> [WORK ITEM]:
Copy the lines below verbatim, beginning with the line containing "Востребованные форматы цифровых" and ending with the line containing "количеством цветов 16", both included.

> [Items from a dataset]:
* * *
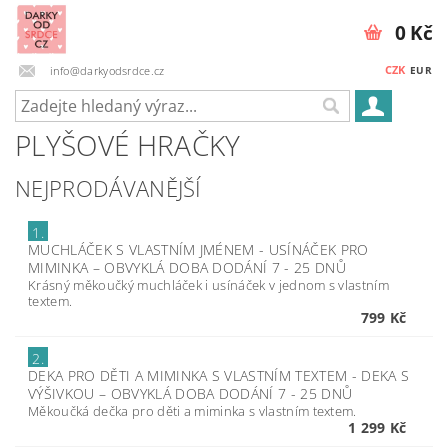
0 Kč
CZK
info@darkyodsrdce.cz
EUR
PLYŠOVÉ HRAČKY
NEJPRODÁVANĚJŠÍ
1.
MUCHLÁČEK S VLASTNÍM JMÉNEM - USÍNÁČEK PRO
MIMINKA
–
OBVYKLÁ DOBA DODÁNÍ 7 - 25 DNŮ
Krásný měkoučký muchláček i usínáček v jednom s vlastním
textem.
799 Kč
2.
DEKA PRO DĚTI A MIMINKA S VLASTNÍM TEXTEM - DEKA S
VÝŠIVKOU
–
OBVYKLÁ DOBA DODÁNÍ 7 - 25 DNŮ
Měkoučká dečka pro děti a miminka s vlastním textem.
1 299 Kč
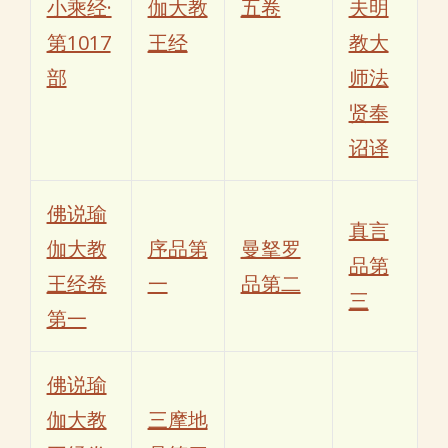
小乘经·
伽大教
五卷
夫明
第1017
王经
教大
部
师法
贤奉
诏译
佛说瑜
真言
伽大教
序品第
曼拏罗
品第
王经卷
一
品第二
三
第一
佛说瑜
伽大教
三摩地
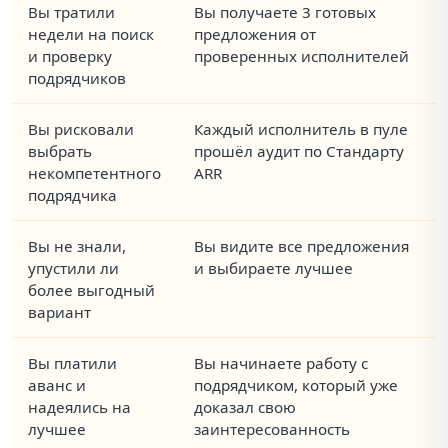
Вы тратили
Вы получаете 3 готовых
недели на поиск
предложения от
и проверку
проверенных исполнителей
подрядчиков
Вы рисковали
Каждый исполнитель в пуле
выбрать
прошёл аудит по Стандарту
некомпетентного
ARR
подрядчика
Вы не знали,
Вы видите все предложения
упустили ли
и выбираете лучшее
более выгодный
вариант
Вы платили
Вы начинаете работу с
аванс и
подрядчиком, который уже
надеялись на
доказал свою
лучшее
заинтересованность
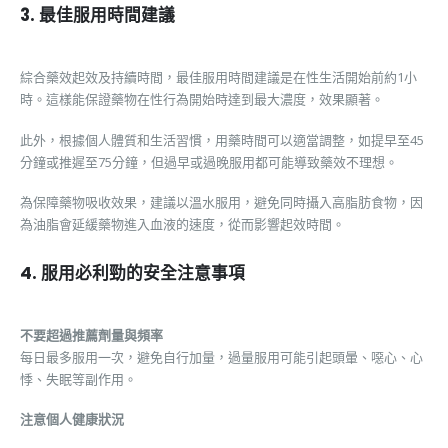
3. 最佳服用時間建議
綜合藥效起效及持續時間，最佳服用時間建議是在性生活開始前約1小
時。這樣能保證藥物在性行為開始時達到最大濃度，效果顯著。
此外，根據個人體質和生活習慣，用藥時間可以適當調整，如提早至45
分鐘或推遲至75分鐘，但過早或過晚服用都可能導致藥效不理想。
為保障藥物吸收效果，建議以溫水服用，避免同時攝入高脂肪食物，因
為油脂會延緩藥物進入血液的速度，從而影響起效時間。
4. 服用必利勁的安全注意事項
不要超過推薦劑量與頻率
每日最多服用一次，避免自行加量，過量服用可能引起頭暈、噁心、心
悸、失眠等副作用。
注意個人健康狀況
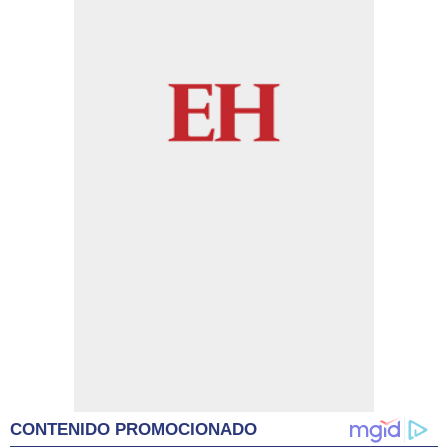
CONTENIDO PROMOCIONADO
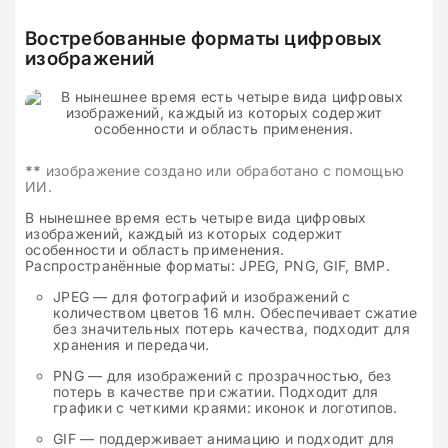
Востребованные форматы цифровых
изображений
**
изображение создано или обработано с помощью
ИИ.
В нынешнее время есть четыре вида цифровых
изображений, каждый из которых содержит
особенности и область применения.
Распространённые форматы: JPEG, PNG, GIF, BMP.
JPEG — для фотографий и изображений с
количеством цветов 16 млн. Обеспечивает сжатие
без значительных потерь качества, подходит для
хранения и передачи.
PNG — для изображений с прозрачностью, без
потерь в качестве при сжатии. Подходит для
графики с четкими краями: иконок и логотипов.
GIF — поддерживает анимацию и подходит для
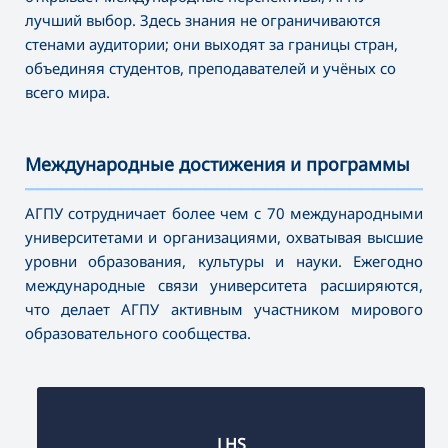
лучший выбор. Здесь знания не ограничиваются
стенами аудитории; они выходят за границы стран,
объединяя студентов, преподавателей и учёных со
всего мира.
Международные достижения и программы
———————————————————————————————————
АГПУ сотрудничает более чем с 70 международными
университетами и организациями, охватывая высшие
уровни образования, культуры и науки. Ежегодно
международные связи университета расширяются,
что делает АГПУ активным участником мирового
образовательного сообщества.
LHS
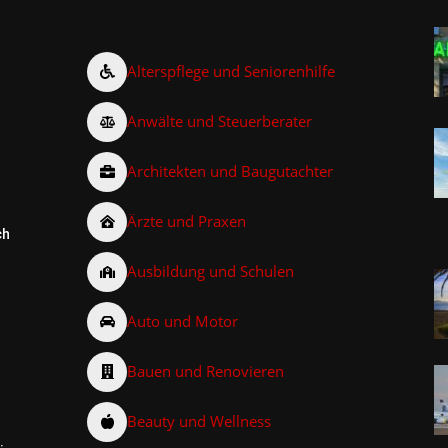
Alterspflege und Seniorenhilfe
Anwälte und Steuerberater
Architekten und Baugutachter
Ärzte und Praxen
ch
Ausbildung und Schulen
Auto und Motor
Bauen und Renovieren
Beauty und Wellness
* * *
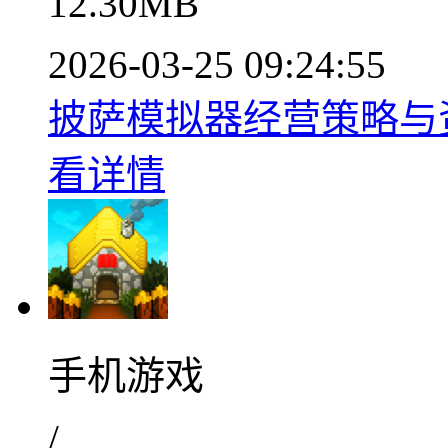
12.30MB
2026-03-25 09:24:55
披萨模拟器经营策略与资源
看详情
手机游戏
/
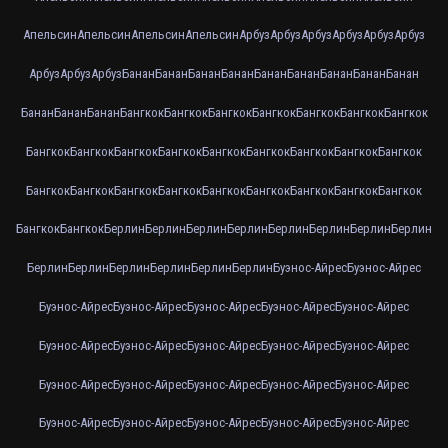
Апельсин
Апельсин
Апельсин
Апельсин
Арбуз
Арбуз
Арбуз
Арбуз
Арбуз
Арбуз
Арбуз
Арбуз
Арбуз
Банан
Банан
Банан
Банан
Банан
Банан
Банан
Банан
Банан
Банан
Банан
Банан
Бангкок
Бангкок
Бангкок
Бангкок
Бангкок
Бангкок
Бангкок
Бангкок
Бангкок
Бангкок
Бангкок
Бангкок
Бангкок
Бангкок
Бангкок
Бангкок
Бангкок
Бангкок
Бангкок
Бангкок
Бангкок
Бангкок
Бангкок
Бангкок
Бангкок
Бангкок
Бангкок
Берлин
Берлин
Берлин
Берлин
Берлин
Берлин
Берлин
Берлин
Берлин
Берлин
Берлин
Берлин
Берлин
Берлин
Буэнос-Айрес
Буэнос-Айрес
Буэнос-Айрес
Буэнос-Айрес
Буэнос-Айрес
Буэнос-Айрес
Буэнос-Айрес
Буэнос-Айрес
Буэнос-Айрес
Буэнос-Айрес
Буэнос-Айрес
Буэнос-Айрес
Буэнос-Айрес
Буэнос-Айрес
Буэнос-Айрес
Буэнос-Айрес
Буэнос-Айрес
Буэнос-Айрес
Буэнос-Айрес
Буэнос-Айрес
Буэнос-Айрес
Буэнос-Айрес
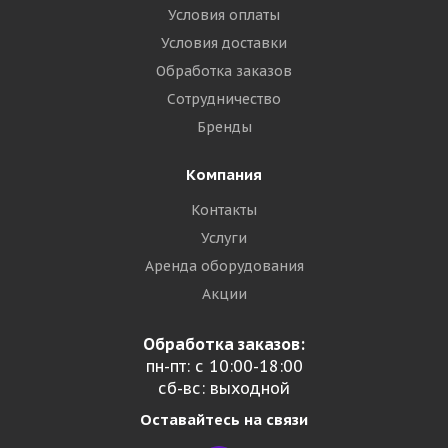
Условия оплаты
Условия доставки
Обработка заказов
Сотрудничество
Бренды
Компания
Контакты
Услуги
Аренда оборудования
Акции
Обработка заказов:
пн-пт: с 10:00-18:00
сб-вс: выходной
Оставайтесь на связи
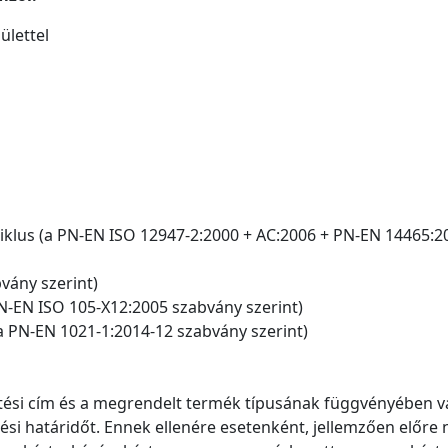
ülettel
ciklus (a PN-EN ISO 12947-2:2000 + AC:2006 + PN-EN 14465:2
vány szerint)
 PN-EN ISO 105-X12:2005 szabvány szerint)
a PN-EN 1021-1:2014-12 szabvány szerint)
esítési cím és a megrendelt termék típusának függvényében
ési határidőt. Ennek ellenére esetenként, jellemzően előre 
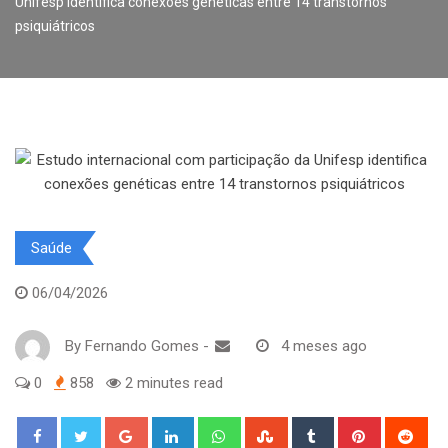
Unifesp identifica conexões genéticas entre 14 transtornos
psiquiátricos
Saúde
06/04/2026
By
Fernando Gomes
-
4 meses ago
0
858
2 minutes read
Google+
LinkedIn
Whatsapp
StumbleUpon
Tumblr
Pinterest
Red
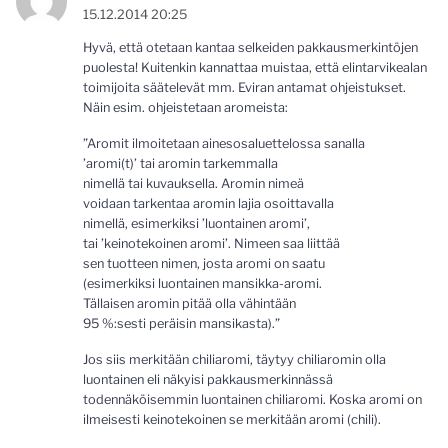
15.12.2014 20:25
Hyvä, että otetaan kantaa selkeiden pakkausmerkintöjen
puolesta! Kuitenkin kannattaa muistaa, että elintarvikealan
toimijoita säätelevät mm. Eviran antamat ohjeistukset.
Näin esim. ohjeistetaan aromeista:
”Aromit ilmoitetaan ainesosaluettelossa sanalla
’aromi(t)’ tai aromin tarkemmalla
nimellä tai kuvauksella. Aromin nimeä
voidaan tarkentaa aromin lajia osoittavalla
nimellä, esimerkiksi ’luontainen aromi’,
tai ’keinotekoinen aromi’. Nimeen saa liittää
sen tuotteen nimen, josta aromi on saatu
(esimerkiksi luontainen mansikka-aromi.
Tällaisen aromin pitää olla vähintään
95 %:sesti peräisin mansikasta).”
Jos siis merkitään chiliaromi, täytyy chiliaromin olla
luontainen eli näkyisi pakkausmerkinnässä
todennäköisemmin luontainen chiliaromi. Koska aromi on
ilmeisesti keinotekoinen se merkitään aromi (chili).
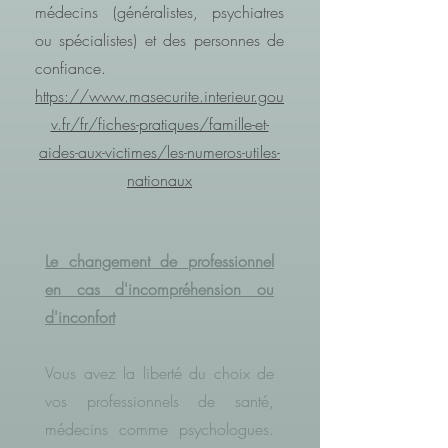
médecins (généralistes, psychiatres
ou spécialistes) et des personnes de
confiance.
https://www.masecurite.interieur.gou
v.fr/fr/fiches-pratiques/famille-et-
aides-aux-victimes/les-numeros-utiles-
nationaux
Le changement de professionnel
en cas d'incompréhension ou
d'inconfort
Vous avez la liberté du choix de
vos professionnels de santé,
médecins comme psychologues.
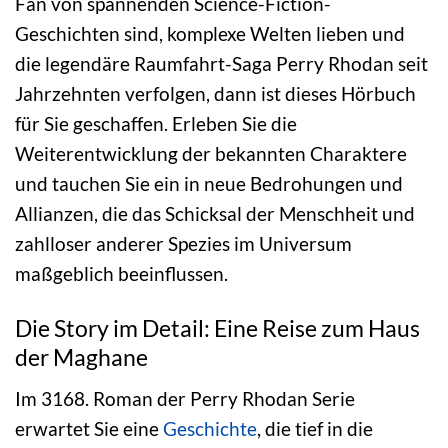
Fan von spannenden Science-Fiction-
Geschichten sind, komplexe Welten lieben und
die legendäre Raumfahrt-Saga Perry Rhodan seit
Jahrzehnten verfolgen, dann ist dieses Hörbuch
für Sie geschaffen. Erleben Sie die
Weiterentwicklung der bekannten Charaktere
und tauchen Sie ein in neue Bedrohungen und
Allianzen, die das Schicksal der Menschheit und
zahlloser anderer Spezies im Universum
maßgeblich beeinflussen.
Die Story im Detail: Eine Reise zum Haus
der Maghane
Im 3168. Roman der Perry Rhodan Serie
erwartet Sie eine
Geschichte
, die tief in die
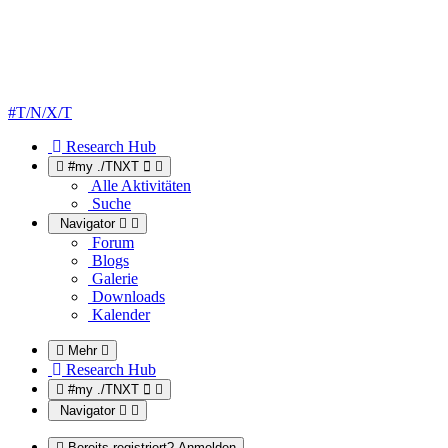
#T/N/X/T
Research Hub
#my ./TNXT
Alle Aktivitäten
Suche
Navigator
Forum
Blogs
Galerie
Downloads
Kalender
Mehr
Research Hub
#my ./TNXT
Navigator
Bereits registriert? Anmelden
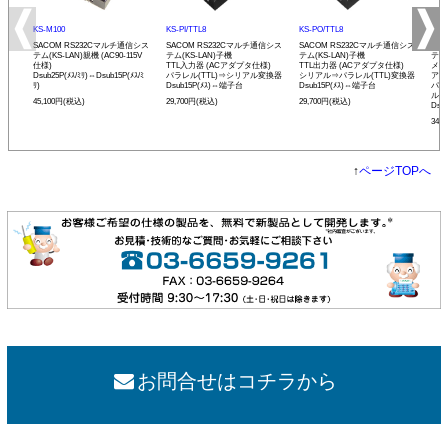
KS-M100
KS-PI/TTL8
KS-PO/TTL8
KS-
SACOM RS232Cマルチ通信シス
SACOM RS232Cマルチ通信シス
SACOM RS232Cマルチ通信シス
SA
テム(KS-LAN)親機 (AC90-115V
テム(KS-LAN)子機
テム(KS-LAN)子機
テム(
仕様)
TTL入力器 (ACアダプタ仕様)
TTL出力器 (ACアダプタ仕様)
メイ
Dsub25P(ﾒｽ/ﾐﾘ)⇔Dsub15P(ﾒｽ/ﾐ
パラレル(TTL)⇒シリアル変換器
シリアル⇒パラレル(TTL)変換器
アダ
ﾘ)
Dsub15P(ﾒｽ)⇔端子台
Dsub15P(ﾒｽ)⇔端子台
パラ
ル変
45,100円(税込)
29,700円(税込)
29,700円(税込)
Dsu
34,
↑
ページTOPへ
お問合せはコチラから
* * *
> [EXERCISE OUTPUT]:
Востребованные форматы цифровых
изображений
**
изображение создано или обработано с помощью
ИИ.
В нынешнее время есть четыре вида цифровых
изображений, каждый из которых содержит
особенности и область применения.
Распространённые форматы: JPEG, PNG, GIF, BMP.
JPEG — для фотографий и изображений с
количеством цветов 16 млн. Обеспечивает сжатие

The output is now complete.